_DESCRIPTION OF THE TASK_: Edit the material below by replacing every "centimetres" with "centimeters", changing nothing else, and write it out again without the pictures.
--- EXERCISE DATA Enclosed Below ---
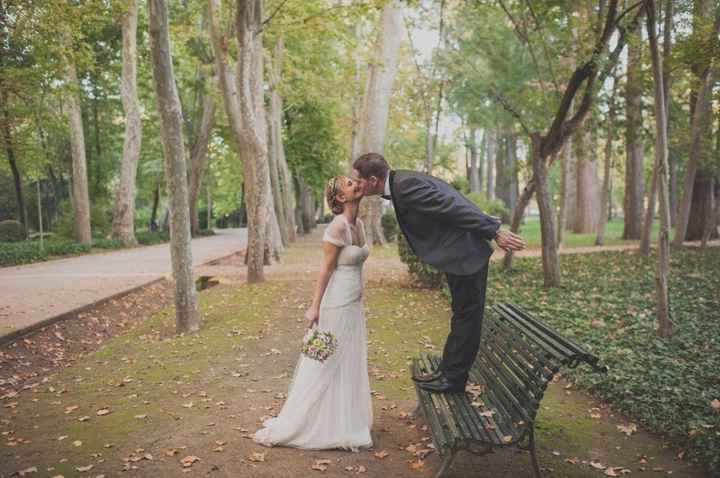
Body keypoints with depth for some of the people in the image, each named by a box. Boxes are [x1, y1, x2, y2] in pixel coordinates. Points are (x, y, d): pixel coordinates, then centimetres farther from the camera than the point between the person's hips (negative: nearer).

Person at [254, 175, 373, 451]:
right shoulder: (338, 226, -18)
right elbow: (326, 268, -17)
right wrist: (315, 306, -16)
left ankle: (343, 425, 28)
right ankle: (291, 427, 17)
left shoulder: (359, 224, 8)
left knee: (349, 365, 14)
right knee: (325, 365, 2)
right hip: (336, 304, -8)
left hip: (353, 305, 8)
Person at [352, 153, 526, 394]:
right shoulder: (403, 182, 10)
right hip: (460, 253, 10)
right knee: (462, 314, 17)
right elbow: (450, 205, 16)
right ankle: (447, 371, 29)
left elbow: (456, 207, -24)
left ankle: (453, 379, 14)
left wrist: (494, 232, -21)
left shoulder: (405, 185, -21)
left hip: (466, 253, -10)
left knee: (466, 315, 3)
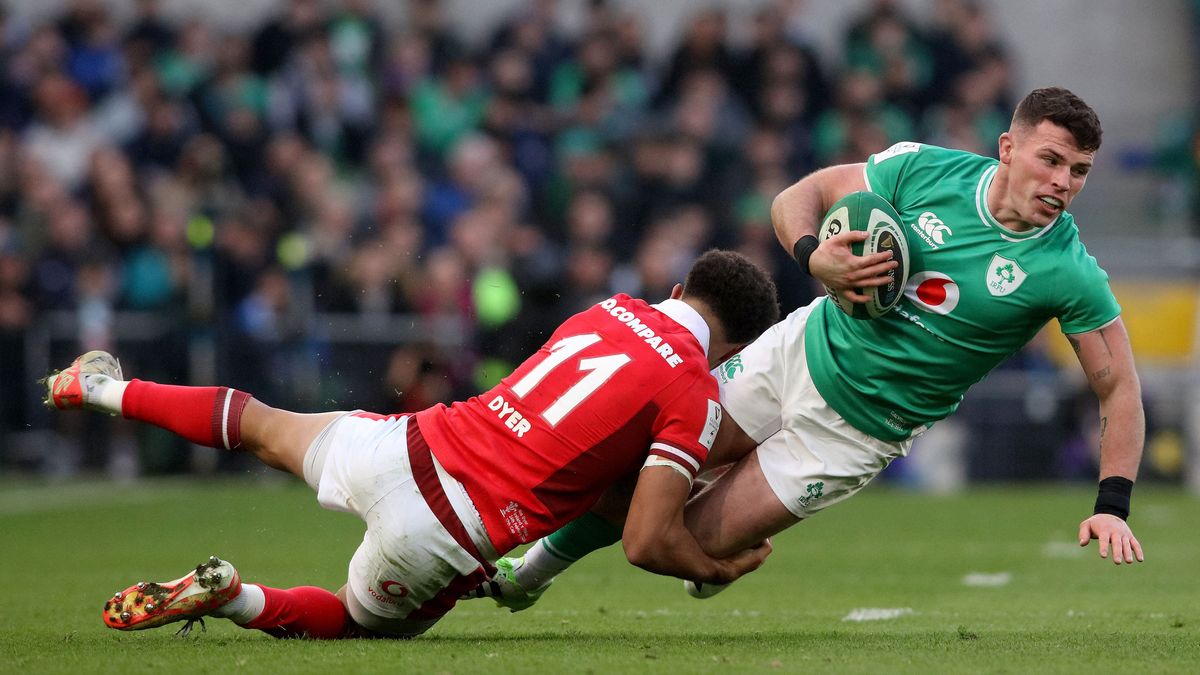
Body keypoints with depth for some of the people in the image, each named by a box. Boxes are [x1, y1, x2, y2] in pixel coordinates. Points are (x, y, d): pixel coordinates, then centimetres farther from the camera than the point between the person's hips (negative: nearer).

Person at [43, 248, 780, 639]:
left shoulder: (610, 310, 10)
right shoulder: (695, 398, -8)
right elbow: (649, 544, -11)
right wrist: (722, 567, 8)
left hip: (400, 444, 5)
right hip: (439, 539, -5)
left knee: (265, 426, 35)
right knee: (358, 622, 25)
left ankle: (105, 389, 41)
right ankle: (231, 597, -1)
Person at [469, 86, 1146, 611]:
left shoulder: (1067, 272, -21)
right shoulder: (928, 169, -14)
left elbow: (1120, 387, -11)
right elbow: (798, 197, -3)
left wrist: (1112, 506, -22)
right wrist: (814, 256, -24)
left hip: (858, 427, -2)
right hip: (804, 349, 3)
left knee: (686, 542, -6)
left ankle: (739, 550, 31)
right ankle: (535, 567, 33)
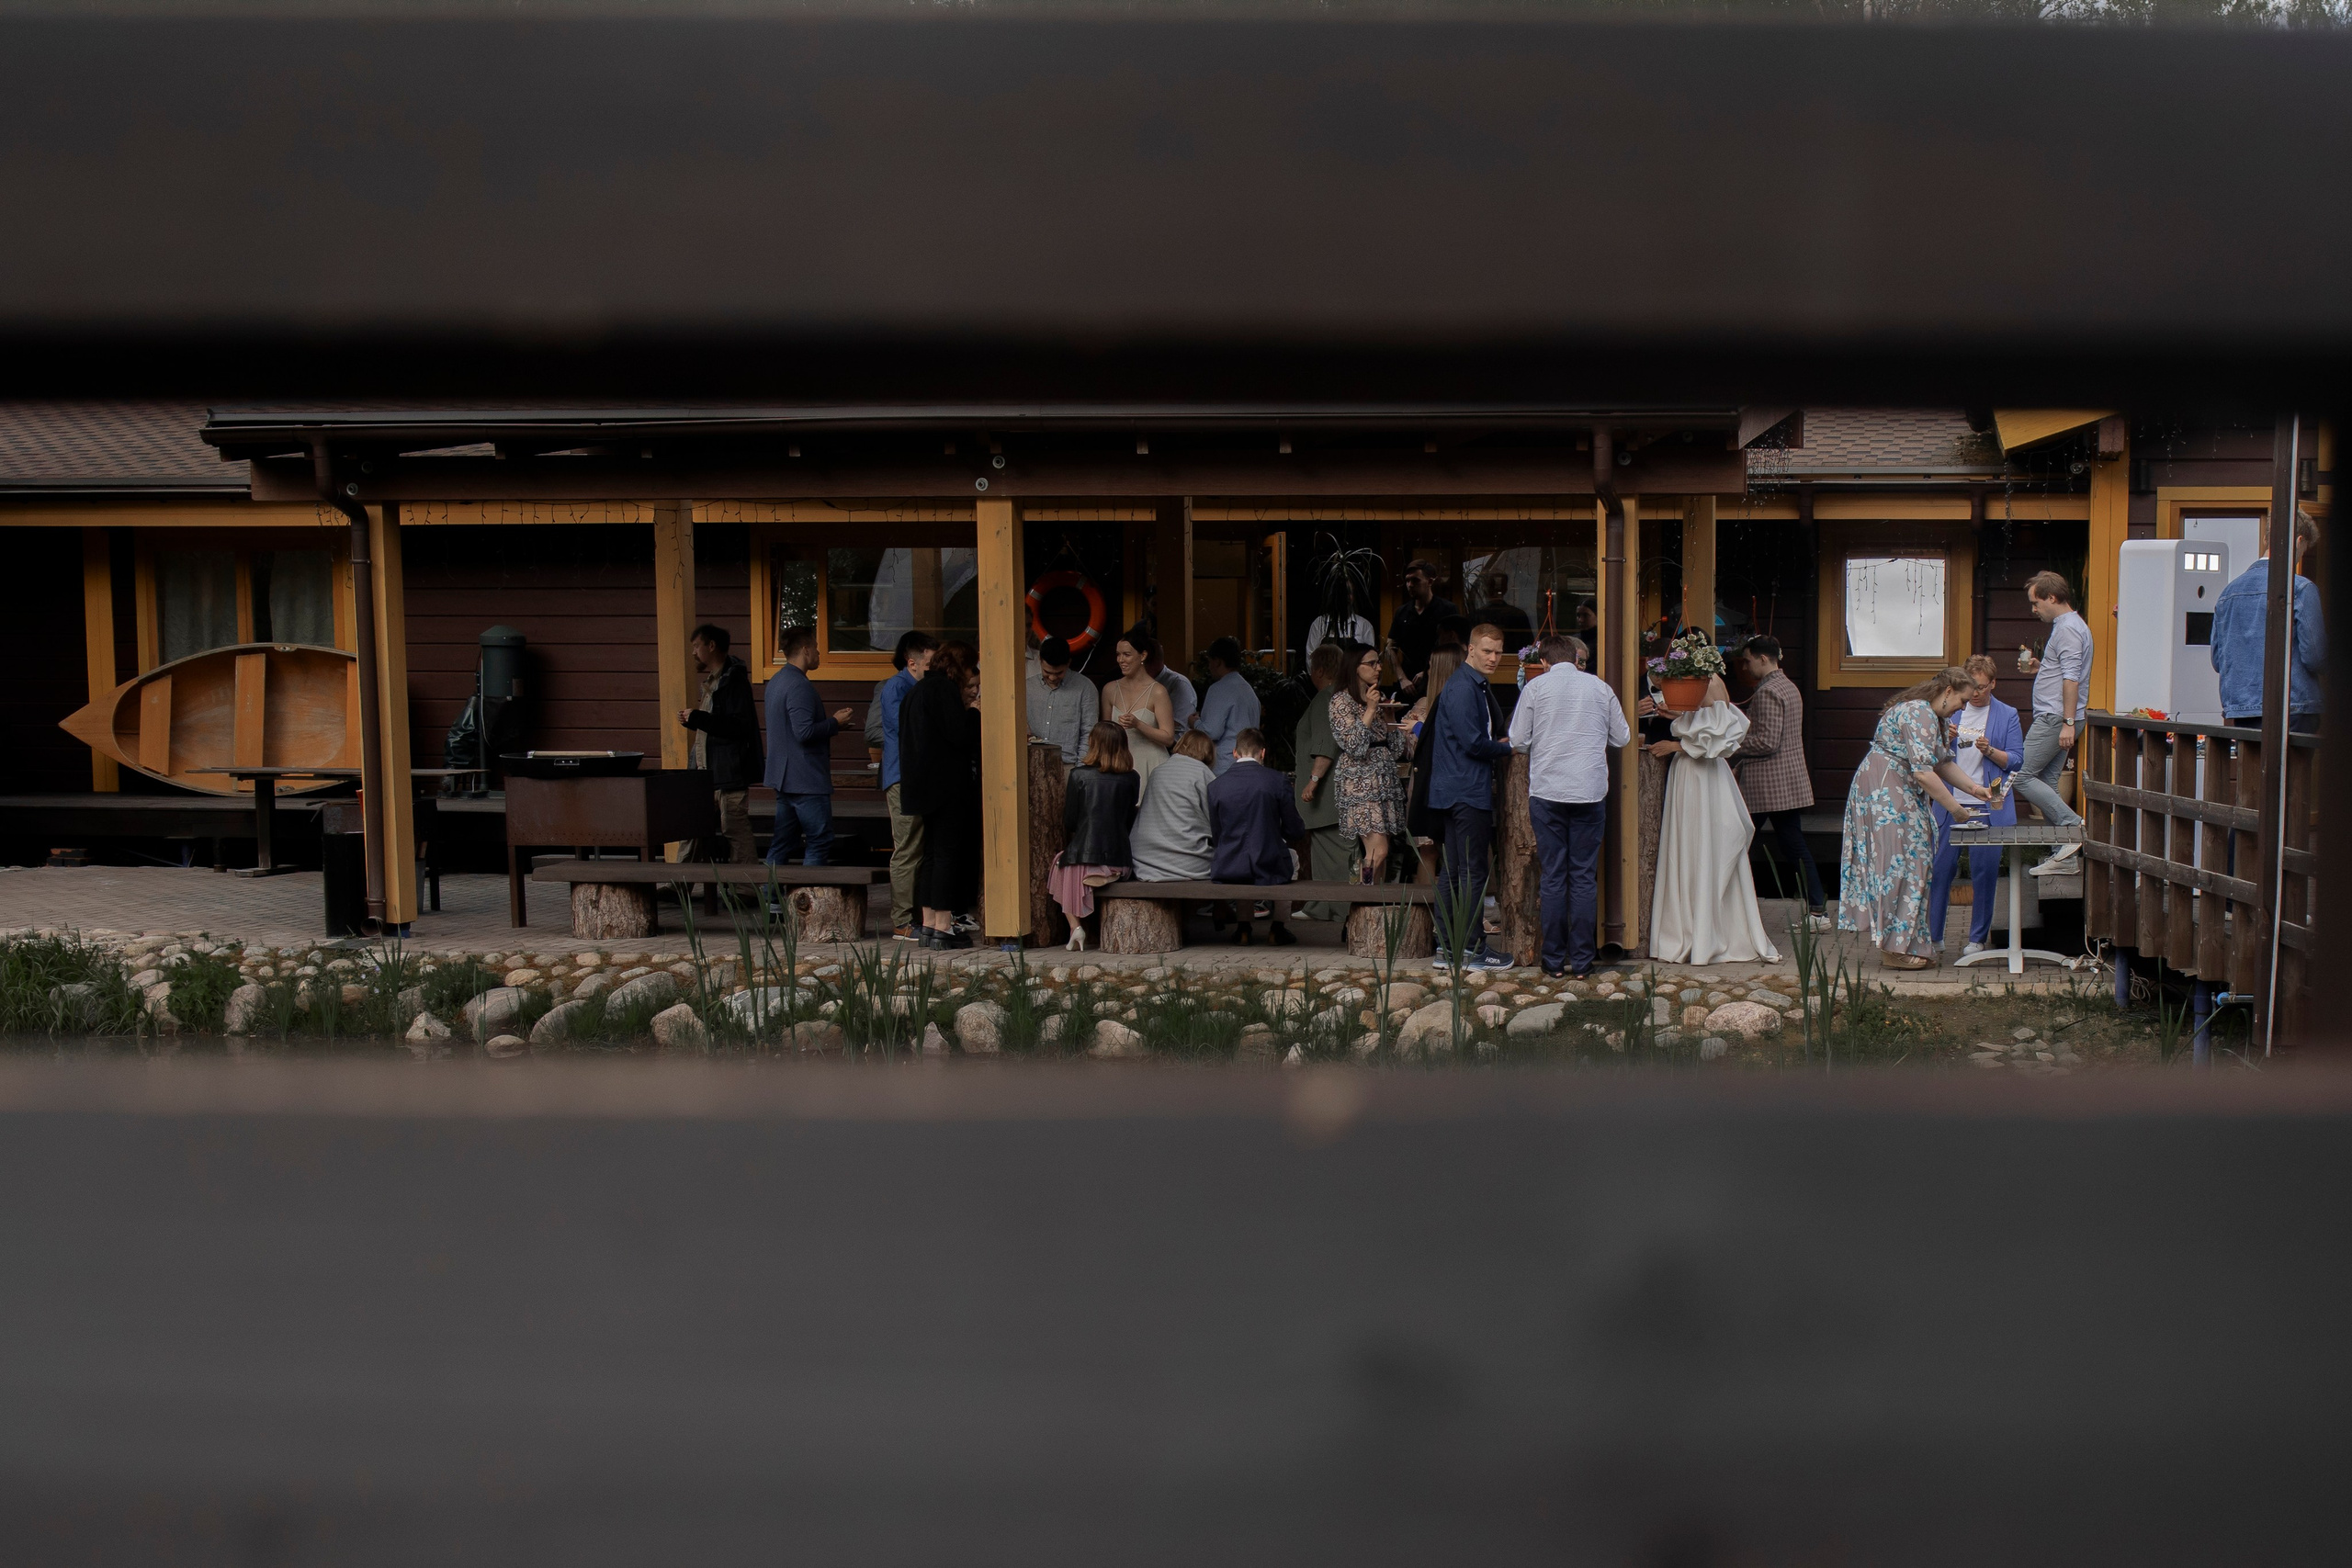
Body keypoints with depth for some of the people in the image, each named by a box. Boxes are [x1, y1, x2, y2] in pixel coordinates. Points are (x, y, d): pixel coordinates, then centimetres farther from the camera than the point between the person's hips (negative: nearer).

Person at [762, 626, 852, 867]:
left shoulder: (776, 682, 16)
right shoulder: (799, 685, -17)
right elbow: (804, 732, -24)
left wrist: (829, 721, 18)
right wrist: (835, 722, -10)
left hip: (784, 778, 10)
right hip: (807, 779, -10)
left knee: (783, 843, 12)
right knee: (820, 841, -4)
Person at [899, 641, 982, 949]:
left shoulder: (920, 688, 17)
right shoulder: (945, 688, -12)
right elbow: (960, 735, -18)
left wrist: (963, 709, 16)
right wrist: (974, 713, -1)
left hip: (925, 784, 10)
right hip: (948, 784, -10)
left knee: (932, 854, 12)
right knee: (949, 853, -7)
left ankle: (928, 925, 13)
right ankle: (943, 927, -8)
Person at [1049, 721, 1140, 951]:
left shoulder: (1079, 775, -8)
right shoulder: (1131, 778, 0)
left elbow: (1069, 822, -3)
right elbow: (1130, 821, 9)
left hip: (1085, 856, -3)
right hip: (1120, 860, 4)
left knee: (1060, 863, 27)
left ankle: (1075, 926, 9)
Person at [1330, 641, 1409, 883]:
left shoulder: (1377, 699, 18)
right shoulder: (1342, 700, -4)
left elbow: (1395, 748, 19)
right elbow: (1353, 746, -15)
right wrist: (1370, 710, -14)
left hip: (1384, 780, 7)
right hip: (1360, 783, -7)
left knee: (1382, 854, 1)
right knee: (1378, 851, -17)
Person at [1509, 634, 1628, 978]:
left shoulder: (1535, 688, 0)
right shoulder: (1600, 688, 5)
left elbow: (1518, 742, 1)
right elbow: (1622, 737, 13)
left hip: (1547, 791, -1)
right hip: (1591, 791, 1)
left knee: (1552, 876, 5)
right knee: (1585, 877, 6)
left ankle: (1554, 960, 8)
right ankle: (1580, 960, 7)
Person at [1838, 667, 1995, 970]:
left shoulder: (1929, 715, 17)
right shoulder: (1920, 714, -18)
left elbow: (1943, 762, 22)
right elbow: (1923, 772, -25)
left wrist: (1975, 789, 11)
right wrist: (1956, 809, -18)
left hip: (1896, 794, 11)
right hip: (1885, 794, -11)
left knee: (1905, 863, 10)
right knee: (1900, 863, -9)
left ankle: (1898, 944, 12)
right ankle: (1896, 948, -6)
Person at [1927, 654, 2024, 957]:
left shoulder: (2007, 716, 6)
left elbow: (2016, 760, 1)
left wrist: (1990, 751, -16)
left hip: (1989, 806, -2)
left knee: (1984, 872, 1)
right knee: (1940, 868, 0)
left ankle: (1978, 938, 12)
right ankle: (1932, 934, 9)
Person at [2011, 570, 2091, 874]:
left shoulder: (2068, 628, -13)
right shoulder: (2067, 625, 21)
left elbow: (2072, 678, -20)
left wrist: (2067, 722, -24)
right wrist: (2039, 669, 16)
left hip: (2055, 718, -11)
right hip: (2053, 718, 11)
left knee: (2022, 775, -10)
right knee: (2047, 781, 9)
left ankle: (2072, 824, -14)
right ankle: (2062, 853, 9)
--- End of Enclosed EXERCISE DATA ---
_FINISHED EXERCISE_:
Body keypoints with depth for some of the people in the image, each named by a box. Boxes are [x1, y1, x2, y2] in pixel coordinates. Points are (x, y, d): pixel coordinates, then centimeters farther from the camera than the point between the person's hips (negative: nearer).

Person at [254, 175, 373, 451]:
right shoulder: (338, 226, -18)
right elbow: (326, 268, -17)
right wrist: (315, 306, -16)
left ankle: (343, 425, 28)
right ankle: (291, 427, 17)
left shoulder: (359, 224, 8)
left knee: (349, 365, 14)
right knee: (325, 365, 2)
right hip: (336, 304, -8)
left hip: (353, 305, 8)
Person at [352, 153, 526, 394]:
right shoulder: (403, 182, 10)
right hip: (460, 253, 10)
right knee: (462, 314, 17)
right elbow: (450, 205, 16)
right ankle: (447, 371, 29)
left elbow: (456, 207, -24)
left ankle: (453, 379, 14)
left wrist: (494, 232, -21)
left shoulder: (405, 185, -21)
left hip: (466, 253, -10)
left knee: (466, 315, 3)
Body keypoints with depth for some of the people in the image, each named by a box. Boxes are [x1, y1, x2, y2] in pixel coordinates. Points are (x, y, d): pixel coordinates, then centimeters farther from the camera than the point between the person's hips (negative: nearer).

Person at [43, 248, 780, 639]:
left shoulder: (610, 310, 10)
right shoulder: (695, 398, -8)
right elbow: (649, 544, -11)
right wrist: (722, 567, 8)
left hip: (400, 444, 5)
right hip: (439, 539, -5)
left knee: (265, 426, 35)
right knee: (358, 622, 25)
left ankle: (105, 389, 41)
right ankle: (231, 597, -1)
Person at [469, 86, 1146, 611]:
left shoulder: (1067, 272, -21)
right shoulder: (928, 169, -14)
left elbow: (1120, 387, -11)
right elbow: (798, 197, -3)
left wrist: (1112, 506, -22)
right wrist: (814, 256, -24)
left hip: (858, 427, -2)
right hip: (804, 349, 3)
left knee: (686, 542, -6)
left ankle: (739, 550, 31)
right ankle: (535, 567, 33)
Body keypoints with depth for some of the people in the image, each named by a box. Boxes are [x1, y1, x2, y2] in pixel coordinates. Points are (x, y, d): pixel coordinates, then centimeters farther from the camera than the point between the person's hips (negative: nearer).

Person at [762, 626, 852, 867]:
left shoulder: (776, 682, 16)
right shoulder: (799, 685, -17)
right elbow: (804, 732, -24)
left wrist: (829, 721, 18)
right wrist: (835, 722, -10)
left hip: (784, 778, 10)
right hip: (807, 779, -10)
left knee: (783, 843, 12)
right knee: (820, 841, -4)
Person at [899, 641, 982, 949]:
left shoulder: (920, 688, 17)
right shoulder: (945, 688, -12)
right elbow: (960, 735, -18)
left wrist: (963, 709, 16)
right wrist: (974, 713, -1)
left hip: (925, 784, 10)
right hip: (948, 784, -10)
left knee: (932, 854, 12)
right knee: (949, 853, -7)
left ankle: (928, 925, 13)
right ankle: (943, 927, -8)
Person at [1049, 721, 1140, 951]:
left shoulder: (1079, 775, -8)
right shoulder: (1131, 778, 0)
left elbow: (1069, 822, -3)
right elbow: (1130, 821, 9)
left hip: (1085, 856, -3)
right hip: (1120, 860, 4)
left knee: (1060, 863, 27)
left ankle: (1075, 926, 9)
Person at [1330, 641, 1409, 883]:
left shoulder: (1377, 699, 18)
right shoulder: (1342, 700, -4)
left elbow: (1395, 748, 19)
right elbow: (1353, 746, -15)
right wrist: (1370, 710, -14)
left hip: (1384, 780, 7)
right hip: (1360, 783, -7)
left knee: (1382, 854, 1)
right knee: (1378, 851, -17)
Person at [1509, 634, 1628, 978]:
left shoulder: (1535, 688, 0)
right shoulder: (1600, 688, 5)
left elbow: (1518, 742, 1)
right elbow: (1622, 737, 13)
left hip: (1547, 791, -1)
right hip: (1591, 791, 1)
left knee: (1552, 876, 5)
right knee: (1585, 877, 6)
left ankle: (1554, 960, 8)
right ankle: (1580, 960, 7)
Person at [1838, 667, 1995, 970]:
left shoulder: (1929, 715, 17)
right shoulder: (1920, 714, -18)
left elbow: (1943, 762, 22)
right elbow: (1923, 772, -25)
left wrist: (1975, 789, 11)
right wrist: (1956, 809, -18)
left hip: (1896, 794, 11)
right hip: (1885, 794, -11)
left knee: (1905, 863, 10)
right knee: (1900, 863, -9)
left ankle: (1898, 944, 12)
right ankle: (1896, 948, -6)
Person at [1927, 654, 2024, 957]:
left shoulder: (2007, 716, 6)
left elbow: (2016, 760, 1)
left wrist: (1990, 751, -16)
left hip: (1989, 806, -2)
left knee: (1984, 872, 1)
right knee: (1940, 868, 0)
left ankle: (1978, 938, 12)
right ankle: (1932, 934, 9)
Person at [2011, 570, 2091, 874]:
left shoulder: (2068, 628, -13)
right shoulder: (2067, 625, 21)
left elbow: (2072, 678, -20)
left wrist: (2067, 722, -24)
right wrist: (2039, 669, 16)
left hip: (2055, 718, -11)
right hip: (2053, 718, 11)
left knee: (2022, 775, -10)
right knee: (2047, 781, 9)
left ankle: (2072, 824, -14)
right ankle: (2062, 853, 9)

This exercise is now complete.